During a panel discussion at the Telecom Review Summit on serving the younger generations’ expectations, Rafiah Ibrahim said it’s important for the telecom industry – including operators, vendors, and equipment suppliers – to understand and cater for the millennial generation because they represent the future and will set new standards.

But catering to millennials isn’t always easy. They tend to “think very fast as consumers and drive new trends quickly,” Rafiah explained to Telecom Review on the sidelines of the event. The solution, she said, is to bring more millennials into organizations so they can be the ones to create new ideas and influence business decisions.

It’s important to remember, however, that as employees, millennials often don’t want to spend too long in a job position. To millennials, feeling fulfilled by their work is more important than how much money they make, Rafiah suggested, and they will pursue other available opportunities that suit their needs.

“If millennials feel they can make money faster in a different way – such as starting their own business – they will pursue it without question,” she said. For legacy companies like Ericsson, the question is how to retain millennials that are employed and keep them engaged enough to feel satisfied.

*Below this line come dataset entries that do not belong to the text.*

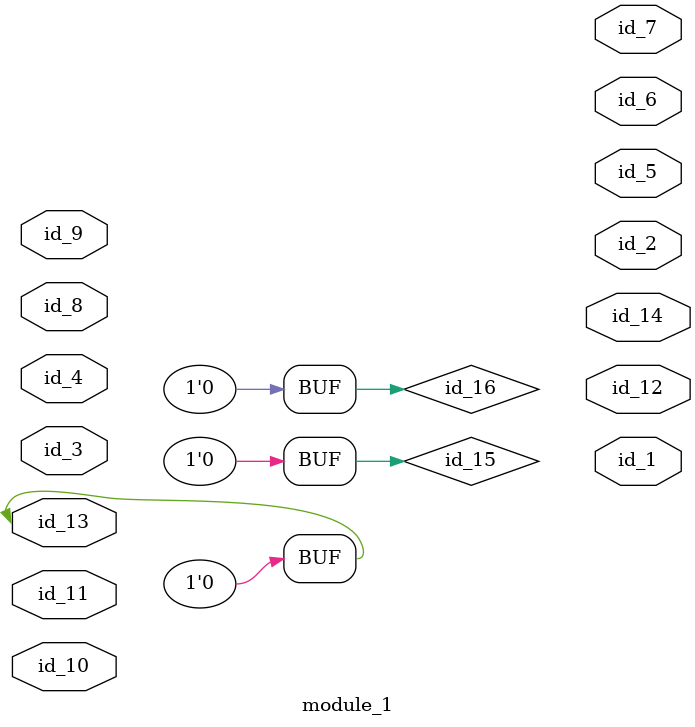
<source format=v>
module module_0 ();
  wire id_1;
  assign module_1.id_16 = 0;
endmodule
module module_1 (
    id_1,
    id_2,
    id_3,
    id_4,
    id_5,
    id_6,
    id_7,
    id_8,
    id_9,
    id_10,
    id_11,
    id_12,
    id_13,
    id_14
);
  output wire id_14;
  inout wire id_13;
  output wire id_12;
  inout wire id_11;
  inout wire id_10;
  inout wire id_9;
  input wire id_8;
  output wire id_7;
  output wire id_6;
  output wire id_5;
  input wire id_4;
  input wire id_3;
  output wire id_2;
  output wire id_1;
  supply0 id_15, id_16;
  wire id_17;
  always if (1 == -1'b0 == id_15) id_13 <= !(-1);
  wire id_18;
  wire id_19;
  module_0 modCall_1 ();
endmodule

</source>
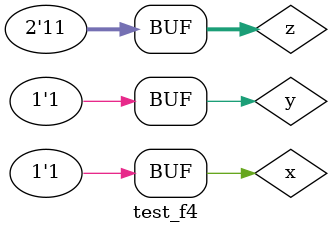
<source format=v>
module BOX1 (output s1,input e1,input e2,input e3,
input e4,input [1:0] c1);
  
wire temp1,temp2,temp3,temp4,notc0,notc1;

not NOT1 (notc0,c1[0]);
not NOT2 (notc1,c1[1]);
and AND1 (temp1,e1,notc0,notc1);
and AND2 (temp2,e2,notc1,c1[0]);
and AND3 (temp3,e3,c1[1],notc0);
and AND4 (temp4,e4,c1[0],c1[1]);
or OR1 (s1,temp1,temp2,temp3,temp4);

endmodule//BOX1

module BOX2 (output s,input a,input b,input [1:0] CH);

wire e1,e2,e3,e4,c1;

or OR2 (e1,a,b);
nor NOR1 (e2,a,b);
xor XOR1 (e3,a,b);
xnor XNOR1 (e4,a,b);
BOX1 selec (s,e1,e2,e3,e4,CH);
endmodule//BOX2

module test_f4;
// ------------------------- definir dados
reg  x,y;
reg [1:0] z;
wire s,r; 
BOX2 modulo1 ( s, x, y, z);
// ------------------------- parte principal
initial begin  
$display("Exemplo0034 - Lucas Cardoso - 441694");
$display("Test LU's module");
x ='b0; y ='b0; z =2'b00; 
// projetar testes do modulo 
$display("\na b CH s");
#1 $monitor("%b %b %b %b",x,y,z,s);
#1 x ='b0; y ='b1; z =2'b00;  
#1 x ='b1; y ='b0; z =2'b00;
#1 x ='b1; y ='b1; z =2'b00;

x ='b0; y ='b0; z =2'b01; 
#1 x ='b0; y ='b1; z =2'b01;  
#1 x ='b1; y ='b0; z =2'b01;
#1 x ='b1; y ='b1; z =2'b01;

x ='b0; y ='b0; z =2'b10; 
#1 x ='b0; y ='b1; z =2'b10;  
#1 x ='b1; y ='b0; z =2'b10;
#1 x ='b1; y ='b1; z =2'b10;

x ='b0; y ='b0; z =2'b11; 
#1 x ='b0; y ='b1; z =2'b11;  
#1 x ='b1; y ='b0; z =2'b11;
#1 x ='b1; y ='b1; z =2'b11;

end
endmodule // test_f4
</source>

Retaining millennials is difficult, Rafiah added, because of the ease of travel today and the work opportunities available to millennials overseas.  

Ericsson recognizes the benefits that millennials bring to the company, said Rafiah, reflecting on a recent announcement Ericsson made at Mobile World Congress 2018. In the Middle East and Africa, Ericsson plans to launch innovation hubs in 2018, spin offs of the Ericsson Garage concept – labs designed to explore future technology through Lean Startup Methodology, taking new ideas through to commercial viability.

The innovation labs will “encourage collaboration as an ecosystem,” said Rafiah, where the company will work with operators and invite start-up companies to collaborate. “Operators know the consumers,” she said, “so we bring the operators together along with academia and startups to form collaborations and foster innovation in the field of ICT.”  

On the topic of millennials in Africa and the Middle East, the region Rafiah is in charge of, she said the generation faces unique challenges compared to counterparts in other areas of the world because of political turmoil and security issues. As a result, many young people don’t want to live long-term in the region, she said, often opting to work in Europe or the United States.

“That is my problem today – trying to retain millennials and interest them in staying in the region,” said Rafiah. Solutions to this might include local universities partnering with universities abroad to offer the same courses to generate more interest among students in pursuing their studies locally, she said.

However, there is nothing wrong with experiencing life abroad, Rafiah stressed – in fact, she encourages it and said it’s a contributing factor to why millennials see the world a lot more open-mindedly than previous generations. Rafiah said Ericsson wants millennials in the region to feel they can come back home after they have had their experience abroad.

To entice millennials to come home, countries in the Middle East and Africa need to invest more in infrastructure and make business easy to conduct. In the UAE, for example, free trade zones (FTZs) are special economic zones set up with the objective of offering tax concessions and customs duty benefits to expatriate investors. There are more than 30 Free Zones operating in Dubai.